I need to log in into this website:
https://www.glami.cz/registrace/prihlasit
and than scrape this url:
https://partner.glami.cz/s/e-commerce/days/866/?from=2016-12-01&to=2016-12-09
The form on this site is:
<form action="/registrace/prihlasit/" method="post" id="frm-signIn">
<dl class="form">
<dt><label for="frm-signIn-username" class="required">Emailová adresa</label></dt>
<dd><input type="text" name="username" id="frm-signIn-username" required data-nette-rules='[{"op":":filled","msg":"Prosím, vyplňte emailovou adresu."}]' class="text"></dd>
<dt><label for="frm-signIn-password" class="required">Heslo</label></dt>
<dd><input type="password" name="password" id="frm-signIn-password" required data-nette-rules='[{"op":":filled","msg":"Prosím, vyplňte heslo."}]' class="text"></dd>
<dt></dt>
<dd><input type="submit" name="send" value="Přihlásit se" class="button"></dd>
</dl>
<div><input type="hidden" name="_do" value="signIn-submit"></div>
</form>
I have this code which works for other websites. In this case the response from logger is still "didnt log in".

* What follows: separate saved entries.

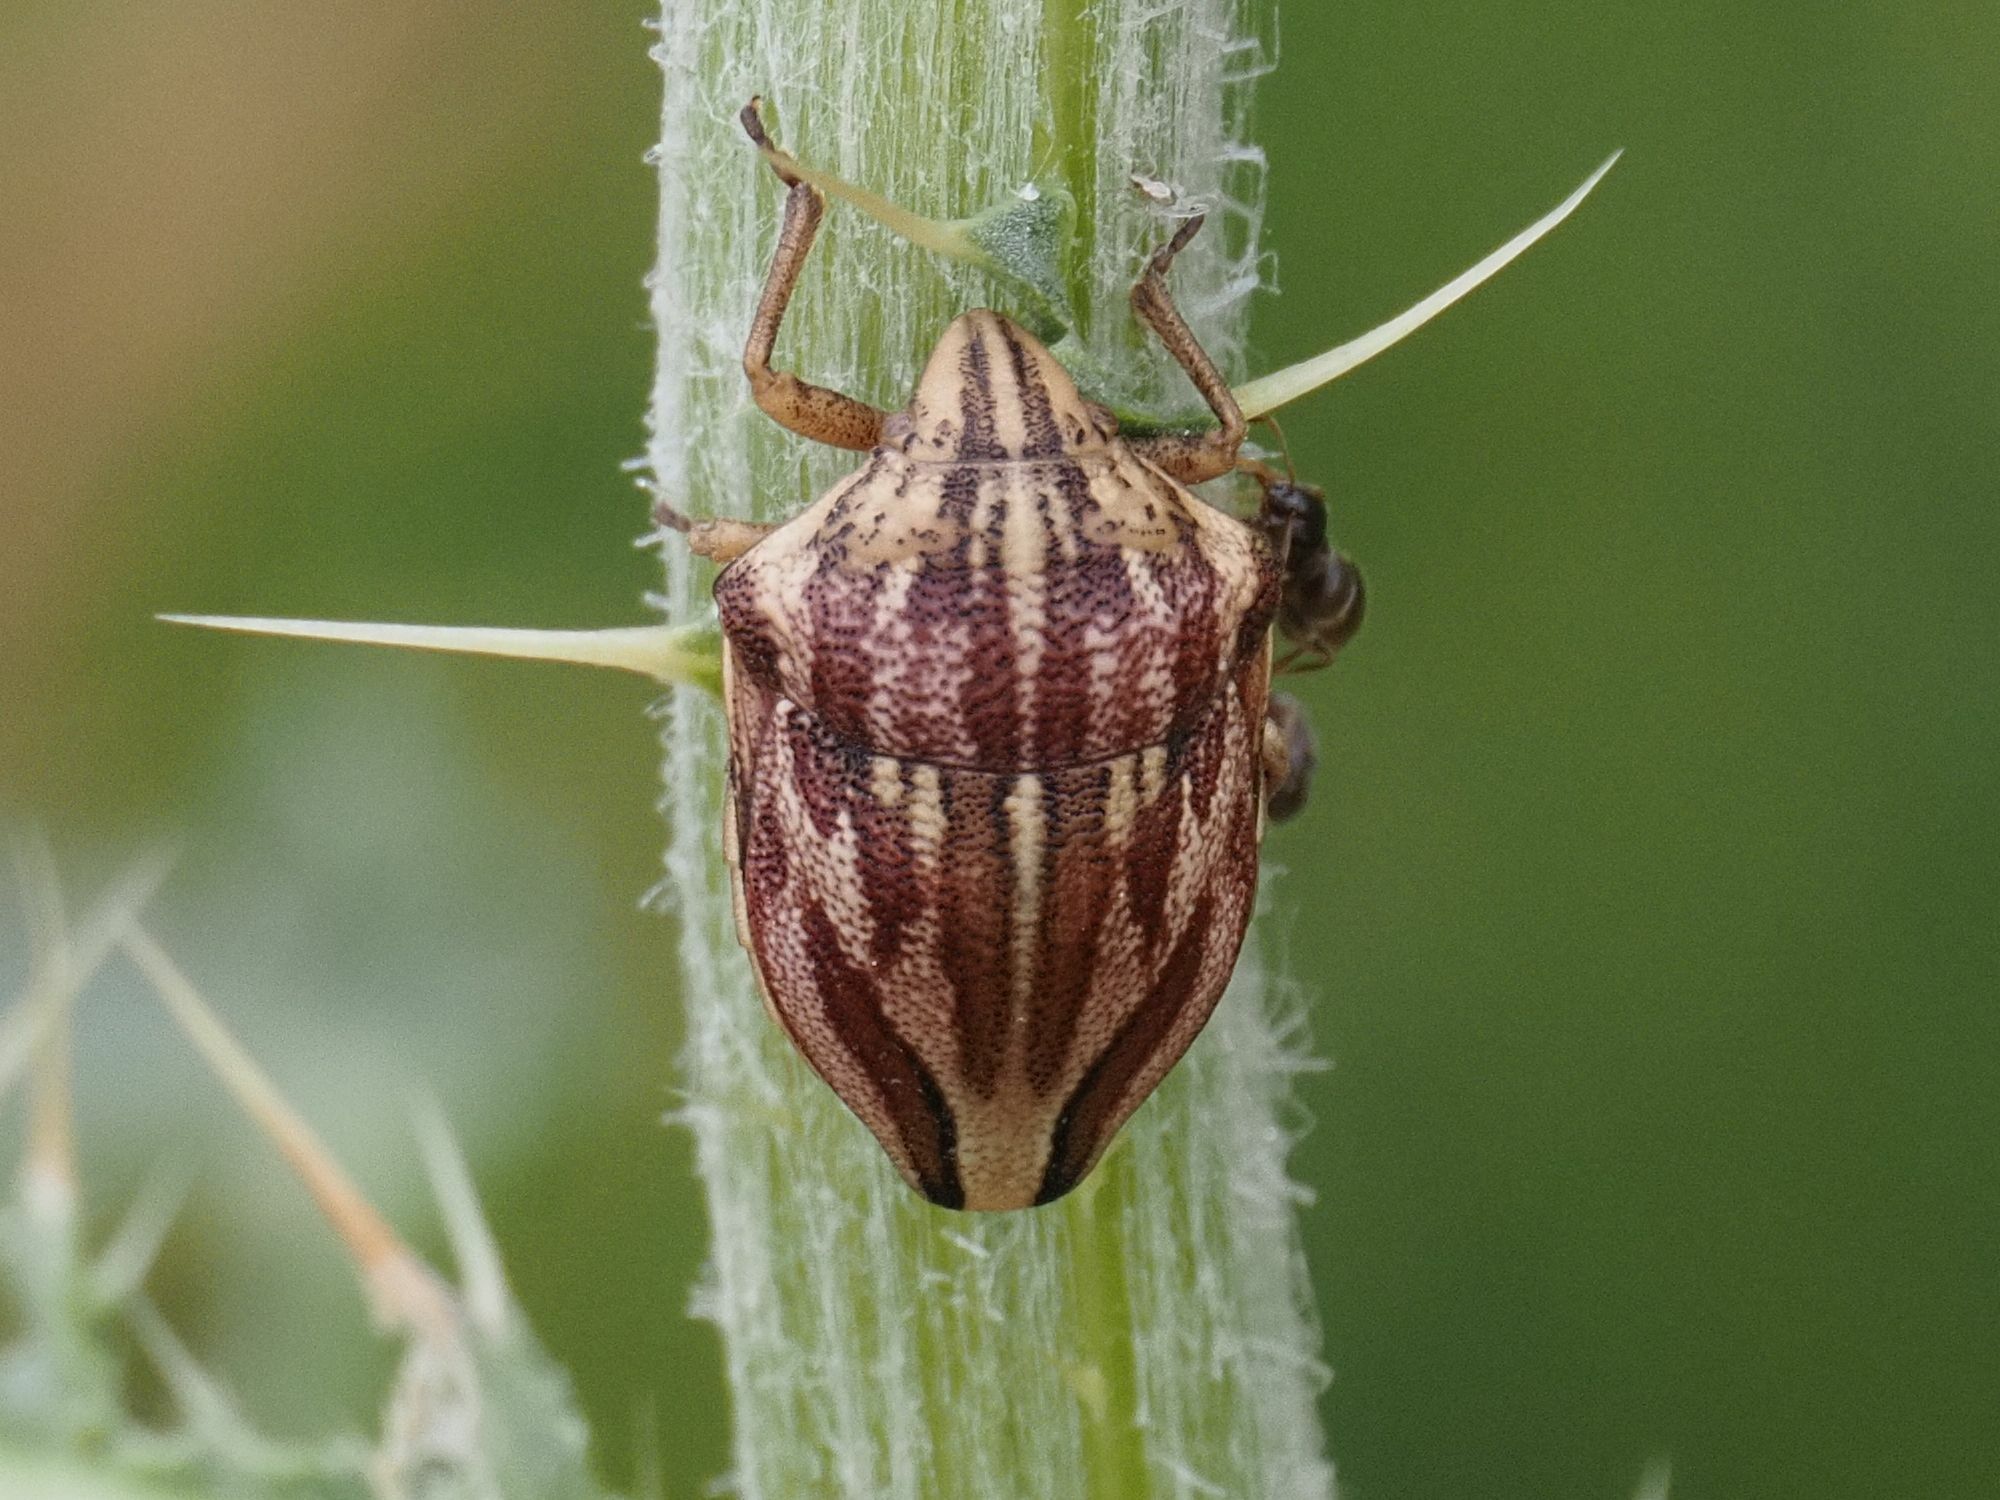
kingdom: Animalia
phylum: Arthropoda
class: Insecta
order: Hemiptera
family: Scutelleridae
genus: Odontotarsus
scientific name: Odontotarsus purpureolineatus
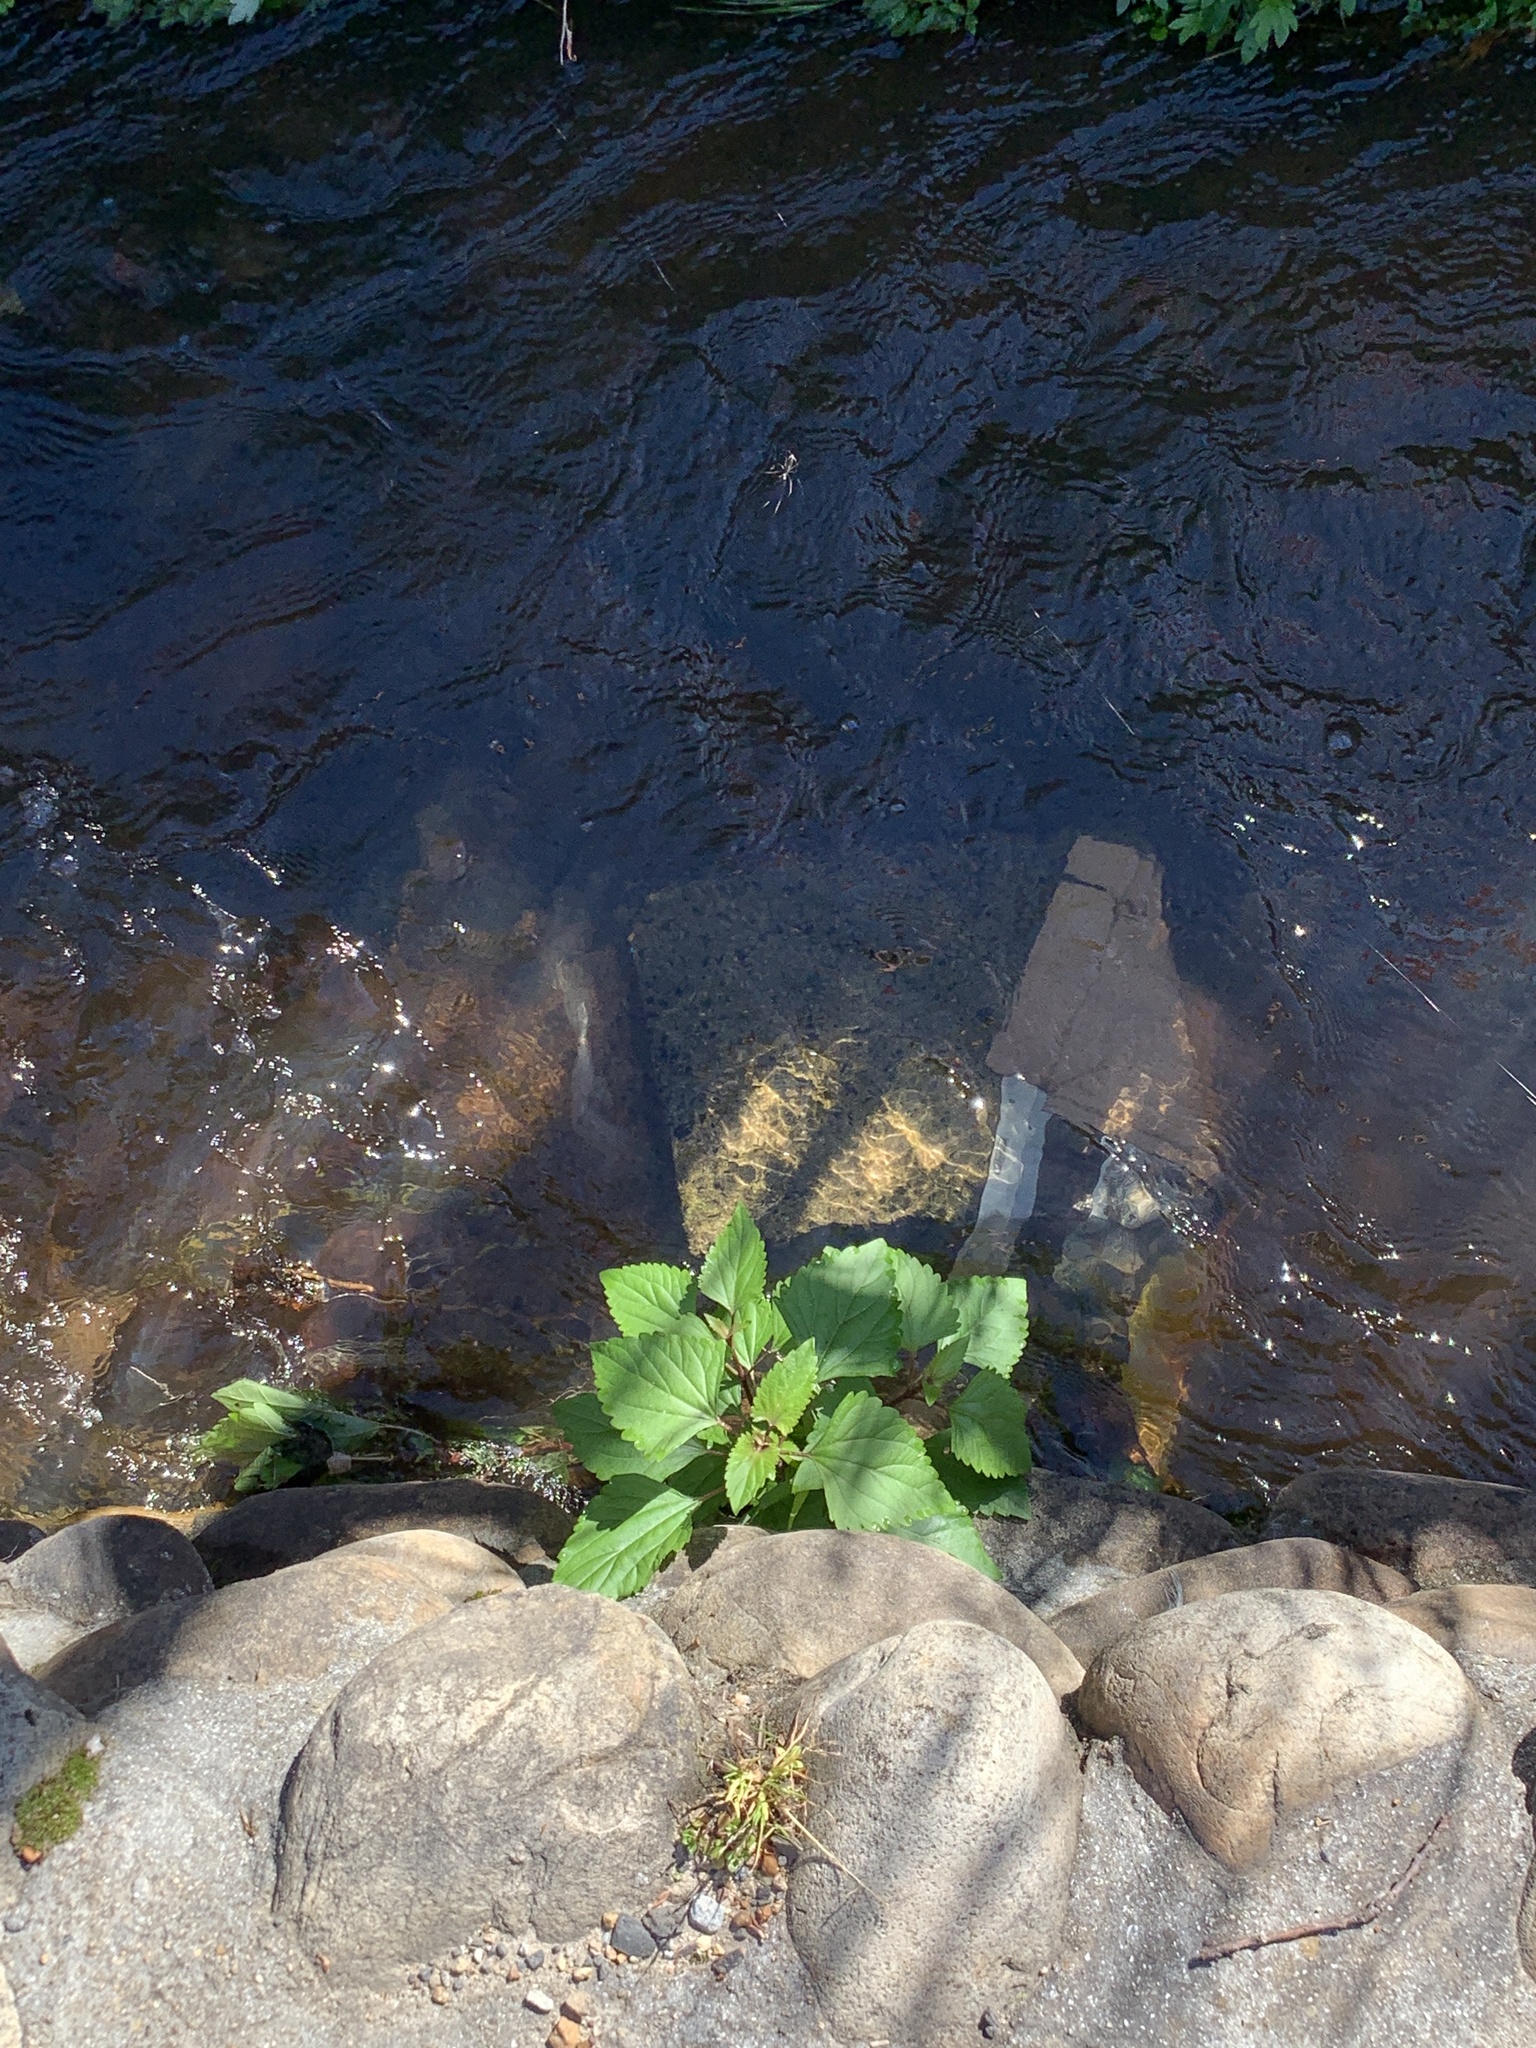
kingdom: Plantae
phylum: Tracheophyta
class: Magnoliopsida
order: Asterales
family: Asteraceae
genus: Ageratina
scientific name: Ageratina adenophora
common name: Sticky snakeroot
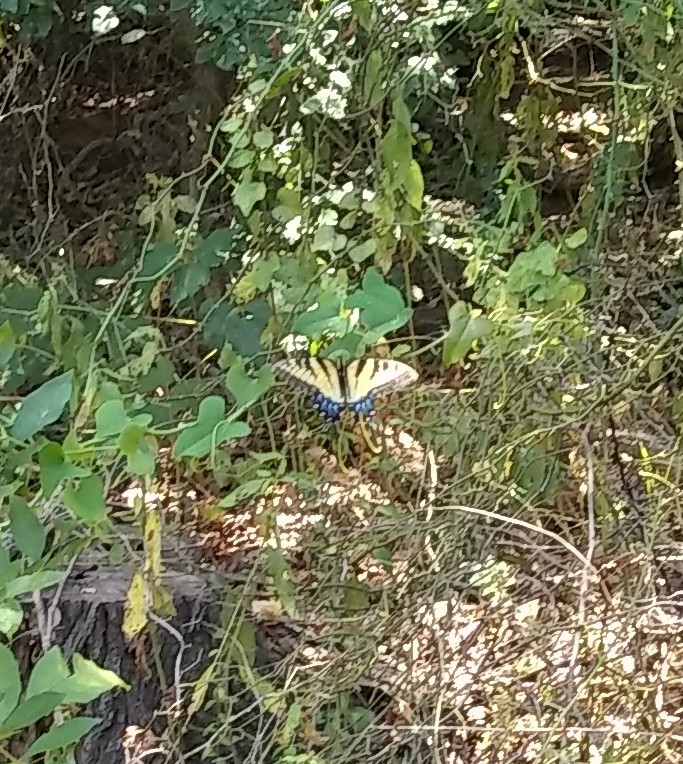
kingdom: Animalia
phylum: Arthropoda
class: Insecta
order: Lepidoptera
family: Papilionidae
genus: Papilio
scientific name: Papilio glaucus
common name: Tiger swallowtail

function fetchAdminPage() {
var url = "https://www.glami.cz/registrace/prihlasit";
var options = {
"method": "post",
"payload": {
'username': 'LOGIN',
'password': 'PASSWORD',
'send': 'Přihlásit se',
'_do': 'signIn-submit',
"testcookie": 1
},
"followRedirects": false
};
var response = UrlFetchApp.fetch(url, options);
if ( response.getResponseCode() == 200 ) {
// Incorrect user/pass combo
Logger.log("didnt log in");
} else if ( response.getResponseCode() == 302 ) {
// Logged-in
var headers = response.getAllHeaders();
if ( typeof headers['Set-Cookie'] !== 'undefined' ) {
// Make sure that we are working with an array of cookies
var cookies = typeof headers['Set-Cookie'] == 'string' ? [ headers['Set-Cookie'] ] : headers['Set-Cookie'];
for (var i = 0; i < cookies.length; i++) {
// We only need the cookie's value - it might have path, expiry time, etc here
cookies[i] = cookies[i].split( ';' )[0];
};
url = "https://partner.glami.cz/s/e-commerce/days/866/?from=2016-12-01&to=2016-12-09";
options = {
"method": "get",
// Set the cookies so that we appear logged-in
"headers": {
"Cookie": cookies.join(';')
}
};
response = UrlFetchApp.fetch(url, options);
};
Logger.log(response.getContentText());
};
}
The problem has to be I guess somewhere in payload/options or in url adress. Can't figure out what's wrong and how to log in succesfully.